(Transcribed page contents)
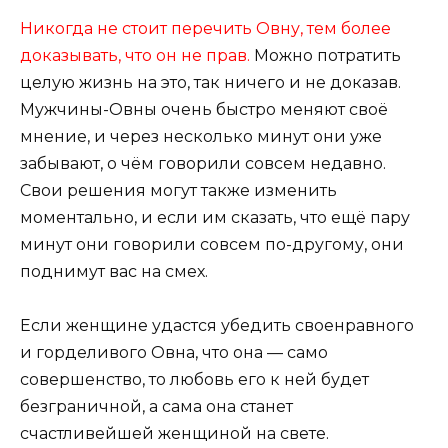
Никогда не стоит перечить Овну, тем более
доказывать, что он не прав.
Можно потратить
целую жизнь на это, так ничего и не доказав.
Мужчины-Овны очень быстро меняют своё
мнение, и через несколько минут они уже
забывают, о чём говорили совсем недавно.
Свои решения могут также изменить
моментально, и если им сказать, что ещё пару
минут они говорили совсем по-другому, они
поднимут вас на смех.
Если женщине удастся убедить своенравного
и горделивого Овна, что она — само
совершенство, то любовь его к ней будет
безграничной, а сама она станет
счастливейшей женщиной на свете.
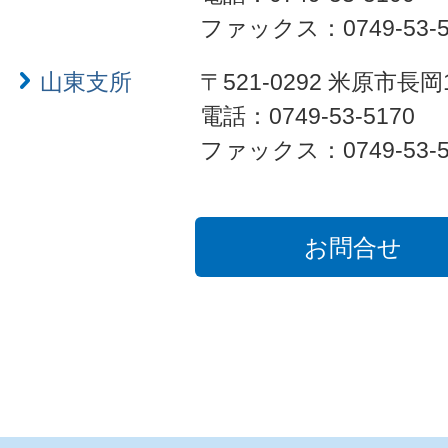
ファックス：0749-53-5
山東支所
〒521-0292 米原市長岡
電話：0749-53-5170
ファックス：0749-53-5
お問合せ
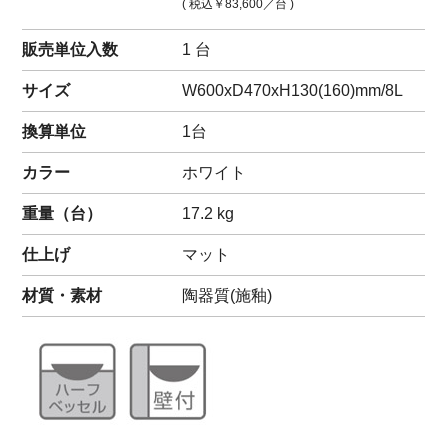
( 税込
￥83,600
／台 )
販売単位入数
1 台
サイズ
W600xD470xH130(160)mm/8L
換算単位
1台
カラー
ホワイト
重量（
台
）
17.2
kg
仕上げ
マット
材質・素材
陶器質(施釉)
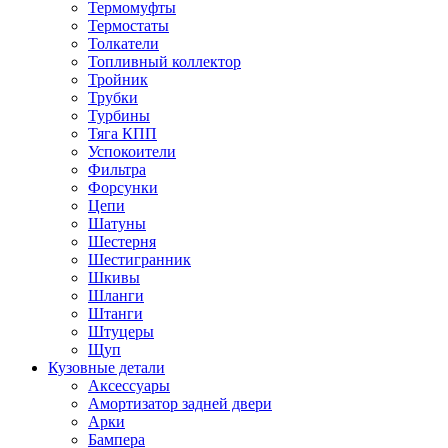
Термомуфты
Термостаты
Толкатели
Топливный коллектор
Тройник
Трубки
Турбины
Тяга КПП
Успокоители
Фильтра
Форсунки
Цепи
Шатуны
Шестерня
Шестигранник
Шкивы
Шланги
Штанги
Штуцеры
Щуп
Кузовные детали
Аксессуары
Амортизатор задней двери
Арки
Бампера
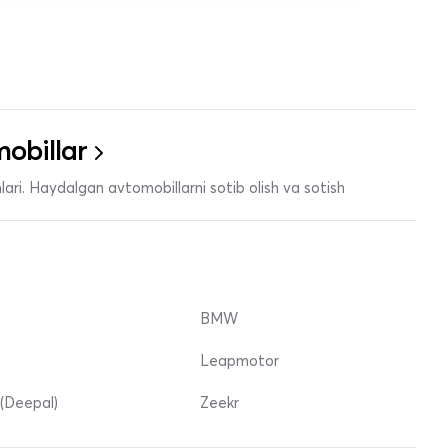
obillar
ari. Haydalgan avtomobillarni sotib olish va sotish
BMW
Leapmotor
(Deepal)
Zeekr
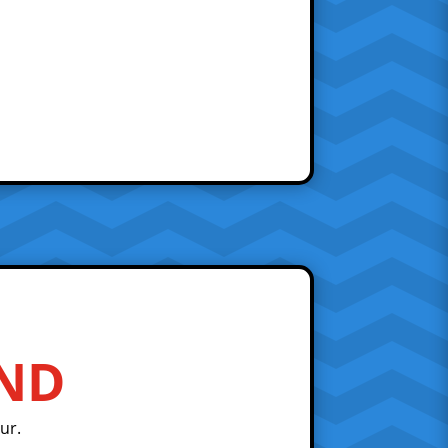
AND
ur.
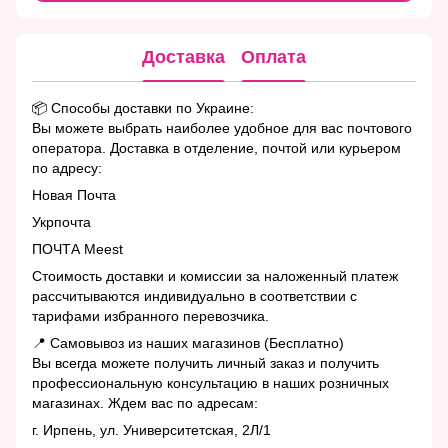
Доставка
Оплата
📦 Способы доставки по Украине:
Вы можете выбрать наиболее удобное для вас почтового
оператора. Доставка в отделение, почтой или курьером
по адресу:
Новая Почта
Укрпочта
ПОЧТА Meest
Стоимость доставки и комиссии за наложенный платеж
рассчитываются индивидуально в соответствии с
тарифами избранного перевозчика.
📍 Самовывоз из наших магазинов (Бесплатно)
Вы всегда можете получить личный заказ и получить
профессиональную консультацию в наших розничных
магазинах. Ждем вас по адресам:
г. Ирпень, ул. Университетская, 2Л/1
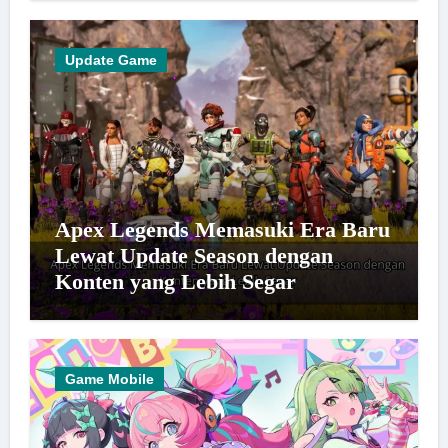
Update Game
Apex Legends Memasuki Era Baru
Lewat Update Season dengan
Konten yang Lebih Segar
Game Mobile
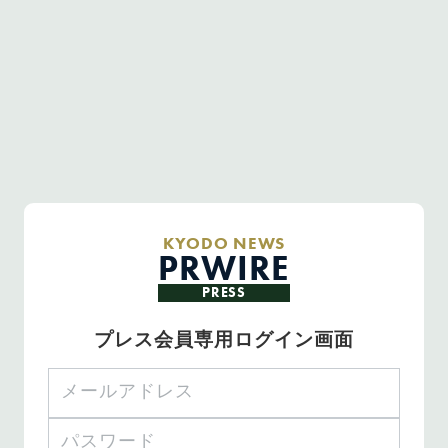
KYODO NEWS
PRWIRE
PRESS
プレス会員専用ログイン画面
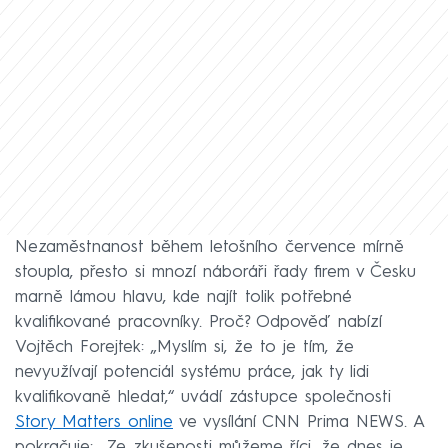
Nezaměstnanost během letošního července mírně
stoupla, přesto si mnozí náboráři řady firem v Česku
marně lámou hlavu, kde najít tolik potřebné
kvalifikované pracovníky. Proč? Odpověď nabízí
Vojtěch Forejtek: „Myslím si, že to je tím, že
nevyužívají potenciál systému práce, jak ty lidi
kvalifikovaně hledat,“ uvádí zástupce společnosti
Story Matters online
ve vysílání CNN Prima NEWS. A
pokračuje: „Ze zkušenosti můžeme říci, že dnes je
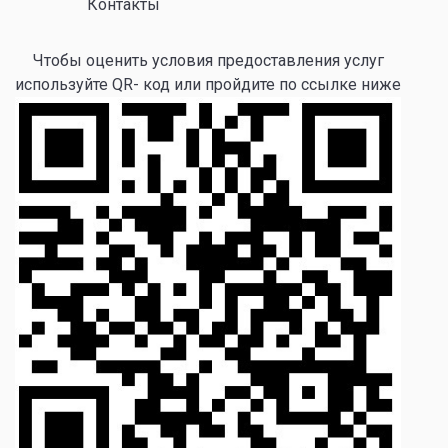
Контакты
Чтобы оценить условия предоставления услуг
используйте QR- код или пройдите по ссылке ниже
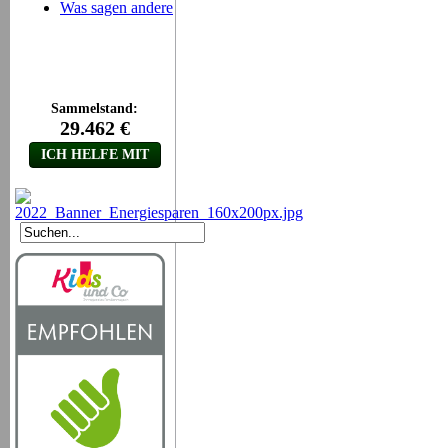
Was sagen andere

■ WORK TASK ■
Which lines in the listing above contain the string "Доставка"? Collect and copy each of them.

■ ANSWER SPACE ■
Доставка
оператора. Доставка в отделение, почтой или курьером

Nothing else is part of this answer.